Morgan Park: During my last trip to the Los Angeles Zoo, I witnessed something truly magical. One of the monkeys had climbed to the top of the habitat, reached out as far as it could to yank a big leaf off a branch, and proceeded to drag it around like a wagon. It was adorable, but it was even better when a zoo employee came in to confiscate the contraband. The monkey wasn't supposed to have the leaf, but it was not about to give up its new green friend. The ensuing chase went on for six minutes. Every time the employee would get close, the monkey would climb up the wall and swing to the other side.
Eventually, they gave up and let the leaf stay. The employee didn't love it when we all cheered. What I'm saying is that this needs to be a video game, like, yesterday. I call it Leaf Me Alone: A Monkey's Journey.
My boy had a rough day. Saw a cat in the neighborhood and sat on the fence chirping for 30 minutes to warn me. I went out front and the cat ran away.

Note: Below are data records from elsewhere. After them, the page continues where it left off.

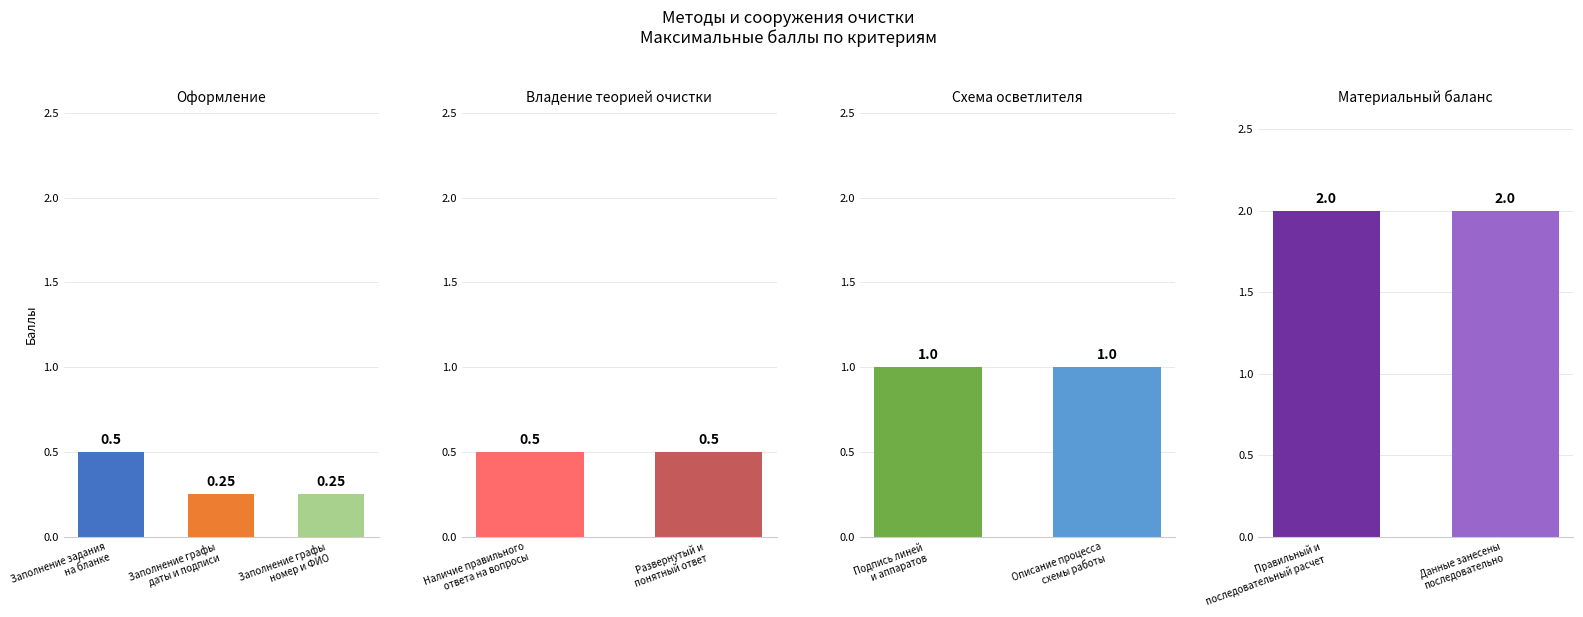

Reading left to right, transcribe all the data shown in this chart.

Заполнение задания
на бланке=0.5	Заполнение графы
даты и подписи=0.2	Заполнение графы
номер и ФИО=0.2	Наличие правильного
ответа на вопросы=0.5	Развернутый и
понятный ответ=0.5	Подпись линей
и аппаратов=1.0	Описание процесса
схемы работы=1.0	Правильный и
последовательный расчет=2.0	Данные занесены
последовательно=2.0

Home safe now. pic.twitter.com/Hi3P8m4WXoAugust 13, 2019
Tyler Wilde: There's a ground squirrel living in my yard, and he gets up to some mischief. Stole a cucumber from my garden once. Another time he sat on the fence informing the neighborhood that he saw a cat with piercing chirps that sounded like a smoke alarm. He's got quite a tunnel network going.
You could, as a virtual ground squirrel, dig tunnels through a suburban neighborhood, steal produce, escape from predators, and startle humans by bolting beneath their feet, pausing, staring at them, briefly chewing some food, and then diving into your subterranean nest—my squirrel seems to enjoy that. Maybe set it around the time of World War I when, fun fact, California formed a pretend military unit out of school children and told them to kill as many ground squirrels as they could. Part of your job could be to organize a counter-army to drop nuts on their heads and tie their shoelaces together with your little squirrel hands.
Chris Livingston: Both of my parents are lifelong, avid birdwatchers so I grew up knowing a lot (and caring very little) about birds. But as I got older I started to enjoy and appreciate birds, especially crows. There's no complicated song to memorize: they pretty much just say "caw" which suits me fine. They're incredibly smart, have great memories, and a group of them is called a murder.
When a crow is killed by a predator, other crows sometimes gather around the corpse and try to discover what killed it. They chase after the predator and even attack it (which is called mobbing). That's badass. I want a game where I'm a crow detective who has to solve the murders of my fellow crows and hunt down the killers for a little mob justice.